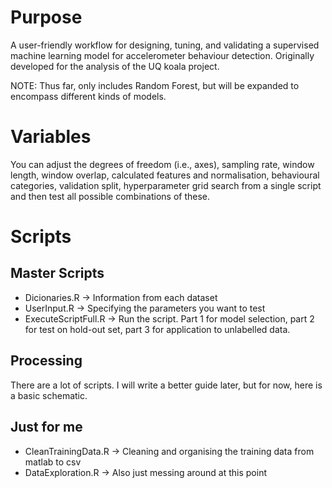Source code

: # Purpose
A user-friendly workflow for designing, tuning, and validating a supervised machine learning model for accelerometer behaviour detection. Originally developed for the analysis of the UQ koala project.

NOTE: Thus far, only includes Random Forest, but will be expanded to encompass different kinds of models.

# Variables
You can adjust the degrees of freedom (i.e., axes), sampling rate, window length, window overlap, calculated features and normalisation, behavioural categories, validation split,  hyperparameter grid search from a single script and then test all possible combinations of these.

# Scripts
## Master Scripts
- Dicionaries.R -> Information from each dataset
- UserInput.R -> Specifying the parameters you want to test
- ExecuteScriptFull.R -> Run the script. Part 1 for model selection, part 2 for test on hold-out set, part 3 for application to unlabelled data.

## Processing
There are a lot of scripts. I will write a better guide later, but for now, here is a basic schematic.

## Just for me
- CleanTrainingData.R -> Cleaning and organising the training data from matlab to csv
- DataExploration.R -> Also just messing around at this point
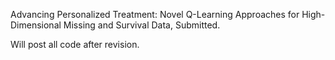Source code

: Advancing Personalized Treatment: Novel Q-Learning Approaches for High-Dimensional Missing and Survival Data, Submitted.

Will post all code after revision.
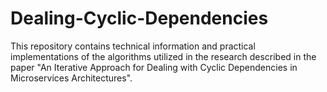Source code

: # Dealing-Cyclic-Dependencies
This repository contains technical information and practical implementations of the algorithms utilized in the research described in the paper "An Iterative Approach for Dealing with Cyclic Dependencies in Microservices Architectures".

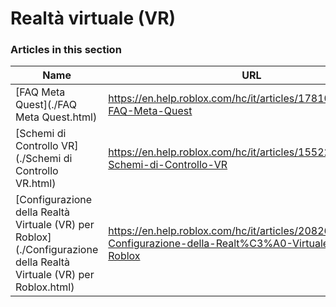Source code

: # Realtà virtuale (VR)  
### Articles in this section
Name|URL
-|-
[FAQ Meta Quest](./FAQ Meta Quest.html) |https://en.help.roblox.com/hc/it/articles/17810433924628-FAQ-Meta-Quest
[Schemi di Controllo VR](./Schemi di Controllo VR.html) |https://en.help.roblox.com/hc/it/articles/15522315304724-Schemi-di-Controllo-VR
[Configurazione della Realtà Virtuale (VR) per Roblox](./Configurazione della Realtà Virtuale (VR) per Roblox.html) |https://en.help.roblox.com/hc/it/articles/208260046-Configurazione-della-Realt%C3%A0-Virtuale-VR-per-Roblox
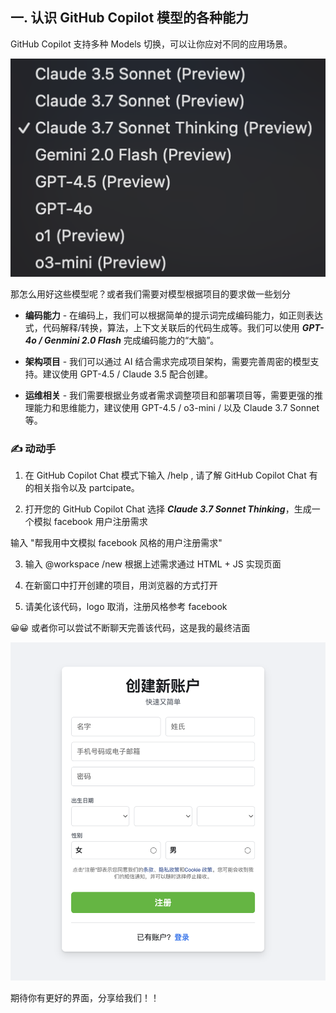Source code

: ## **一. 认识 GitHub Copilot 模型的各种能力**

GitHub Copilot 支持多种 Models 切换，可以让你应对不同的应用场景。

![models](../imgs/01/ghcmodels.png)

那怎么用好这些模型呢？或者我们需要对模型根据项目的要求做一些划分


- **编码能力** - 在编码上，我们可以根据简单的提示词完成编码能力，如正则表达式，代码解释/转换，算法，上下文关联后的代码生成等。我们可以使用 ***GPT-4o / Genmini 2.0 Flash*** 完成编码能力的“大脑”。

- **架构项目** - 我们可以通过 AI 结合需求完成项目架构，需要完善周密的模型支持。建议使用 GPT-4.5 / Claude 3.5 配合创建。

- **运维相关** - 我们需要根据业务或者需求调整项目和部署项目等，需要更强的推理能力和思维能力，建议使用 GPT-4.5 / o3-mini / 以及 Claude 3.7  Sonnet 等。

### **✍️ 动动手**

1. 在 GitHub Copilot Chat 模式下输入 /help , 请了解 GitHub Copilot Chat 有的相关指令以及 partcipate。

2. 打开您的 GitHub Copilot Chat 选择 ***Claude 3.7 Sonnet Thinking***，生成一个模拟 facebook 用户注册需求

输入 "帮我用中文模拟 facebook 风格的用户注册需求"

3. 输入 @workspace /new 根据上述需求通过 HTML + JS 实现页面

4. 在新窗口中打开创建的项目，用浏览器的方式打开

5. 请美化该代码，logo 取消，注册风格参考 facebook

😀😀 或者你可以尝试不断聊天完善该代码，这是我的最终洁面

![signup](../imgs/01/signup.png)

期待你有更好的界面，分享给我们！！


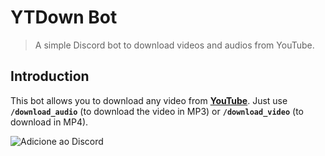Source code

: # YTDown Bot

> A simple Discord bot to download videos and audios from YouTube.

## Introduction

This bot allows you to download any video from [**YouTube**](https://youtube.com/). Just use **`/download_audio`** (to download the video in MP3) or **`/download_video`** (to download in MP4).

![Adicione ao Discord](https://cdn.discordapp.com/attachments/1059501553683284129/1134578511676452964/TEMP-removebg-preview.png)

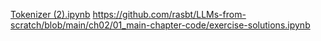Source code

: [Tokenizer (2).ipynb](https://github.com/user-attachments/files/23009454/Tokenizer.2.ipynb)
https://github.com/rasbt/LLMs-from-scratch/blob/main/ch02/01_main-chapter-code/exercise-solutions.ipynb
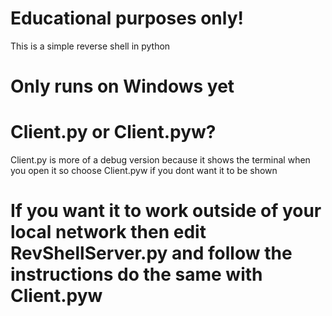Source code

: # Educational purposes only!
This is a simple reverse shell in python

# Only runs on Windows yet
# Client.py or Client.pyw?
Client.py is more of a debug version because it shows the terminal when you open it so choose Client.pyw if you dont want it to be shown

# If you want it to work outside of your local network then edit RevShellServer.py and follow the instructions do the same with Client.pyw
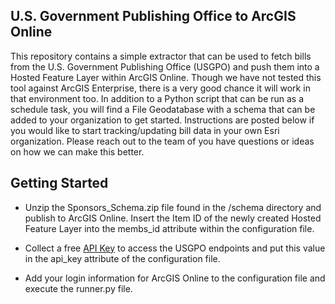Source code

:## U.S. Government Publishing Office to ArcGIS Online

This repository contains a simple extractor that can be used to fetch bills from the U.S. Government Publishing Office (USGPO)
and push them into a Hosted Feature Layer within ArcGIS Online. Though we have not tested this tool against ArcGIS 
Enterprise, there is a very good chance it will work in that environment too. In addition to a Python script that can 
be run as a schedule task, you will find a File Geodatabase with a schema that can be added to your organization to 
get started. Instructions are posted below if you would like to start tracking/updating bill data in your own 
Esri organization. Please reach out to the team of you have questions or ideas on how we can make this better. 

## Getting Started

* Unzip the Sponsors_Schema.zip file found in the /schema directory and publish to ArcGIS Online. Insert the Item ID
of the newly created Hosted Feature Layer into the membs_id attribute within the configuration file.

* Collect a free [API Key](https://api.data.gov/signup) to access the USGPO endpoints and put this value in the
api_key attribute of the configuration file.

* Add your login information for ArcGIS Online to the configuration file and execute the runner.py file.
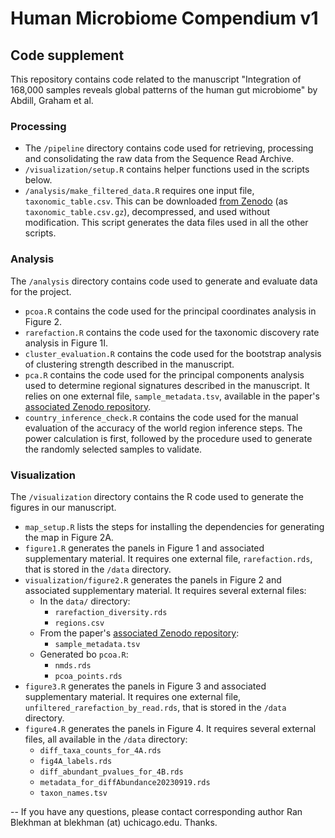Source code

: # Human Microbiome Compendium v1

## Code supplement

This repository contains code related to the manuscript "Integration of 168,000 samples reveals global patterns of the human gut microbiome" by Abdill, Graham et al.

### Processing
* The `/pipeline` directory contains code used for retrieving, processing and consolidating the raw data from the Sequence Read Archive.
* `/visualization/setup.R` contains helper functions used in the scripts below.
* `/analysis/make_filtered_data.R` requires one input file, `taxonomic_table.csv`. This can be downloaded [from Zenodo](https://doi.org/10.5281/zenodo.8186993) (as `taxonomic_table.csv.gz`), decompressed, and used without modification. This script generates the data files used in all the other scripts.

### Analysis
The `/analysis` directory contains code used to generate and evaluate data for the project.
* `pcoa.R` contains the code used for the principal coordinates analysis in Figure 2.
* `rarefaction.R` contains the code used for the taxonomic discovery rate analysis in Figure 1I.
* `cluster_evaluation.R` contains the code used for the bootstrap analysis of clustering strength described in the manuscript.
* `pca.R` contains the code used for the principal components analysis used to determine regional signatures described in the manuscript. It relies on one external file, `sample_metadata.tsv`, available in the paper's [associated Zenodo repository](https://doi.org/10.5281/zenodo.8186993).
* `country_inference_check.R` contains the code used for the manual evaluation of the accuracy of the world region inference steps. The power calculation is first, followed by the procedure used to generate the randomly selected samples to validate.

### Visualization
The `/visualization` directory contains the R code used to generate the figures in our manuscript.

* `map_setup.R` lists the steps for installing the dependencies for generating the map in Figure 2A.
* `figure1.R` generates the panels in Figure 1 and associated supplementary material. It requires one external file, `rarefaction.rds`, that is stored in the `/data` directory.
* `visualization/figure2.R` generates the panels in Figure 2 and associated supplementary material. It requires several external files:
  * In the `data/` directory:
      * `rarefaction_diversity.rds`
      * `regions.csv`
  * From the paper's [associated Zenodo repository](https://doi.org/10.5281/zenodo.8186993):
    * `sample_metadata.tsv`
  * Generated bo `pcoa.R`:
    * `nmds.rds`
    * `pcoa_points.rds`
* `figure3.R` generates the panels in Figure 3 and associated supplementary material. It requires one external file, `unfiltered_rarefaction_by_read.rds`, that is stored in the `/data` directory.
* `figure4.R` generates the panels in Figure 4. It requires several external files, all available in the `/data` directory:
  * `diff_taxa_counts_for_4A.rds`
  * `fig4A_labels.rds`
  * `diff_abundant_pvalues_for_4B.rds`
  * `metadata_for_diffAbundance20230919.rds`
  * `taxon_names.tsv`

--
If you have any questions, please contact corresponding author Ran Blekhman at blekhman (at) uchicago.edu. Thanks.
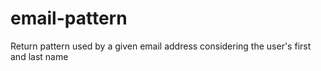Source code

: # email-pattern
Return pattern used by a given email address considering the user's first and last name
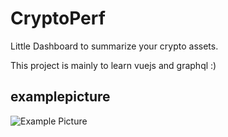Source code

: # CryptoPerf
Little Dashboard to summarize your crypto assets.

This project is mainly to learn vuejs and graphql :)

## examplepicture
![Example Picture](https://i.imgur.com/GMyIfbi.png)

□ □ □ □ □ □ □

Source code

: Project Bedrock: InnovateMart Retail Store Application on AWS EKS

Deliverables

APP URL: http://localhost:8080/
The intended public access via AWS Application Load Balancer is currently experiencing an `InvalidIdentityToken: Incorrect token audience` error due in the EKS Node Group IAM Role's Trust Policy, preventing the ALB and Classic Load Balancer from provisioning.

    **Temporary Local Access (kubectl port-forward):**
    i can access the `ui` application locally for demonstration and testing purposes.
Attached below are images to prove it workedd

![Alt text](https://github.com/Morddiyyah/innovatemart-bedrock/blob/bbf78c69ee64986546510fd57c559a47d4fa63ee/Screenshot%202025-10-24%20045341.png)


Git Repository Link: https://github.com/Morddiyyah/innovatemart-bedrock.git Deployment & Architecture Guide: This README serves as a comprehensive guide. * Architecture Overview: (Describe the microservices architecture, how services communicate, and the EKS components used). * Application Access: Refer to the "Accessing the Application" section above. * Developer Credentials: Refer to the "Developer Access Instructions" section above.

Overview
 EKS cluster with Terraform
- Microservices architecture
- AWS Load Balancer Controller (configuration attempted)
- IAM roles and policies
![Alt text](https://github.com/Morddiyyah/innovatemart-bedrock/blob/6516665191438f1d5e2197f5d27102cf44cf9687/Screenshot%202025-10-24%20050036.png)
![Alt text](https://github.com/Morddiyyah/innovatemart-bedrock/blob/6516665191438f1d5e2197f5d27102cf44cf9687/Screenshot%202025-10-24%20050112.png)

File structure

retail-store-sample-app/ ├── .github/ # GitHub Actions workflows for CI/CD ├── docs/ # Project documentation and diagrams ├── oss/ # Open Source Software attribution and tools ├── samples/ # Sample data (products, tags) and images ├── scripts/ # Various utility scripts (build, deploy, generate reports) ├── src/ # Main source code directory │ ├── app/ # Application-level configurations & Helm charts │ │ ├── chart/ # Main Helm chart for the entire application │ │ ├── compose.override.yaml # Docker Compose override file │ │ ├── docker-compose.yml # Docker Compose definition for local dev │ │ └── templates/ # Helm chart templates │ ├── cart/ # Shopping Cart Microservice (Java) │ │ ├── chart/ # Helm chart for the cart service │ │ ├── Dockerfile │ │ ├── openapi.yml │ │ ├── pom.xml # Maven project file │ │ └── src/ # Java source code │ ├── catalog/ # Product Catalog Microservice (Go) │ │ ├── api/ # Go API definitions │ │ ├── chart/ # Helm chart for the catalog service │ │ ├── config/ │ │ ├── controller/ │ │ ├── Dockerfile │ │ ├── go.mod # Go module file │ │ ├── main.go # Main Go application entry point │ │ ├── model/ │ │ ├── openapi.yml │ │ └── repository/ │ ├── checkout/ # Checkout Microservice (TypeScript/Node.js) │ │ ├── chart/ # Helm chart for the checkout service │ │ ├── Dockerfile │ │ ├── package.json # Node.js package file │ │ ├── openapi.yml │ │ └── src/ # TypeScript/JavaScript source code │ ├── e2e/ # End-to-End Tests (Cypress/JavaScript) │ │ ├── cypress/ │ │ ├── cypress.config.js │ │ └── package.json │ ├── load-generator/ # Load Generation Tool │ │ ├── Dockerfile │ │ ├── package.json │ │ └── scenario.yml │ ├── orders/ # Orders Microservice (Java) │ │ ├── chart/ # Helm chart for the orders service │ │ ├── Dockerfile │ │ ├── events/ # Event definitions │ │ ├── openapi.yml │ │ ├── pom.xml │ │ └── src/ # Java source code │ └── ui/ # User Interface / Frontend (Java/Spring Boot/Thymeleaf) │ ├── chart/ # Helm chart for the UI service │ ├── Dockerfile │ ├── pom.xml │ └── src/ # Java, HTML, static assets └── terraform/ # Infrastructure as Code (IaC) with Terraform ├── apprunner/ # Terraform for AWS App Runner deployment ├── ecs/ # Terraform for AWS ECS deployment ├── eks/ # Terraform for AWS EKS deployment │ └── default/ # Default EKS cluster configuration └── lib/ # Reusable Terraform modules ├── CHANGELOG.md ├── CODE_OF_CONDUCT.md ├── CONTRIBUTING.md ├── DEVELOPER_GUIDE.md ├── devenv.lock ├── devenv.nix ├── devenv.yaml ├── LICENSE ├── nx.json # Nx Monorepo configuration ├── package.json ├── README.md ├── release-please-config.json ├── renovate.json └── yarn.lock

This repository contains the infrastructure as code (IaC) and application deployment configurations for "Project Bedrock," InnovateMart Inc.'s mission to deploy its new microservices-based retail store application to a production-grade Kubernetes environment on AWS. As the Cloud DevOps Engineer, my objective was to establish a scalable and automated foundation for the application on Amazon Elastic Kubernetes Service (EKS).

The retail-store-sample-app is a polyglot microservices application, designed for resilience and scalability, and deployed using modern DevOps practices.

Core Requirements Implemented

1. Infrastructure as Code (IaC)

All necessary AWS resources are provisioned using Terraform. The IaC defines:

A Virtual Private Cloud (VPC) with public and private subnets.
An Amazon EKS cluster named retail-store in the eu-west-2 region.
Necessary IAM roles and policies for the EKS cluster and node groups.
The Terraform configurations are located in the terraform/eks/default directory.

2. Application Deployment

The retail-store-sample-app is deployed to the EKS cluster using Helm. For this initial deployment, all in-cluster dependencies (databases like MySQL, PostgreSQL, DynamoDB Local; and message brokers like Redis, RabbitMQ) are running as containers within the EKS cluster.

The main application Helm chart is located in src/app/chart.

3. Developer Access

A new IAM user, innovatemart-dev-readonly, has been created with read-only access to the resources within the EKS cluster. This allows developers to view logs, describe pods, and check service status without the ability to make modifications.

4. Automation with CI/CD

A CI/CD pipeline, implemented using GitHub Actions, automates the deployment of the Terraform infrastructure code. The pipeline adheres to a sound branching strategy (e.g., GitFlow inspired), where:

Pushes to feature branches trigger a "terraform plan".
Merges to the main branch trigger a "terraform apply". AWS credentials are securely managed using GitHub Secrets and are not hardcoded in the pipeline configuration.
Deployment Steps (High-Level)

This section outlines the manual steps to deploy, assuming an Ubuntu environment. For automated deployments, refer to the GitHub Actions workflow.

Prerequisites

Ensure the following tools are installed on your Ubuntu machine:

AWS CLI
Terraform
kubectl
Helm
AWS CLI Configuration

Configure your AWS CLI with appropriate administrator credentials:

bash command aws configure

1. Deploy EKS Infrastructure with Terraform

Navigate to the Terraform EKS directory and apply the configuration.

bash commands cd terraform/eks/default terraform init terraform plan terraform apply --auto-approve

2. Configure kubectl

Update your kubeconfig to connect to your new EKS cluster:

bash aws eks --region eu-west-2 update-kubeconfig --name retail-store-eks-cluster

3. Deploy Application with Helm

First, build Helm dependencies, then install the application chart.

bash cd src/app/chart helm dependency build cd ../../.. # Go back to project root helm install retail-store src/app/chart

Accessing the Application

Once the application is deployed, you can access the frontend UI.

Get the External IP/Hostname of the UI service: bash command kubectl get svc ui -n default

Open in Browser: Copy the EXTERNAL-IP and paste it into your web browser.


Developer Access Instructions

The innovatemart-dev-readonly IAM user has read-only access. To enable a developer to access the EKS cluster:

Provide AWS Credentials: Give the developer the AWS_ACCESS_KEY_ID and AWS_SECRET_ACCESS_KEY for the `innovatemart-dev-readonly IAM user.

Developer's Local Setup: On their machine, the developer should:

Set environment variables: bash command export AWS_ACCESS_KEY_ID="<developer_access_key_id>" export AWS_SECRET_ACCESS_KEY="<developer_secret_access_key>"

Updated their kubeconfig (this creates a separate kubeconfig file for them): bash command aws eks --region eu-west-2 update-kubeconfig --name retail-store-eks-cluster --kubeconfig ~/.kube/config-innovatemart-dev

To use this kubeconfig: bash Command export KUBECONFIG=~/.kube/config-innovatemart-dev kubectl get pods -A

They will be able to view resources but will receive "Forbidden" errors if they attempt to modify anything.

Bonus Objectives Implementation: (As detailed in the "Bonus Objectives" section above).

□ □ □ □ □ □ □

• Exercise details: Copy every line of the material in which the word "allows" occurs.

• Response to this task:
This bot allows you to download any video from [**YouTube**](https://youtube.com/). Just use **`/download_audio`** (to download the video in MP3) or **`/download_video`** (to download in MP4).
A new IAM user, innovatemart-dev-readonly, has been created with read-only access to the resources within the EKS cluster. This allows developers to view logs, describe pods, and check service status without the ability to make modifications.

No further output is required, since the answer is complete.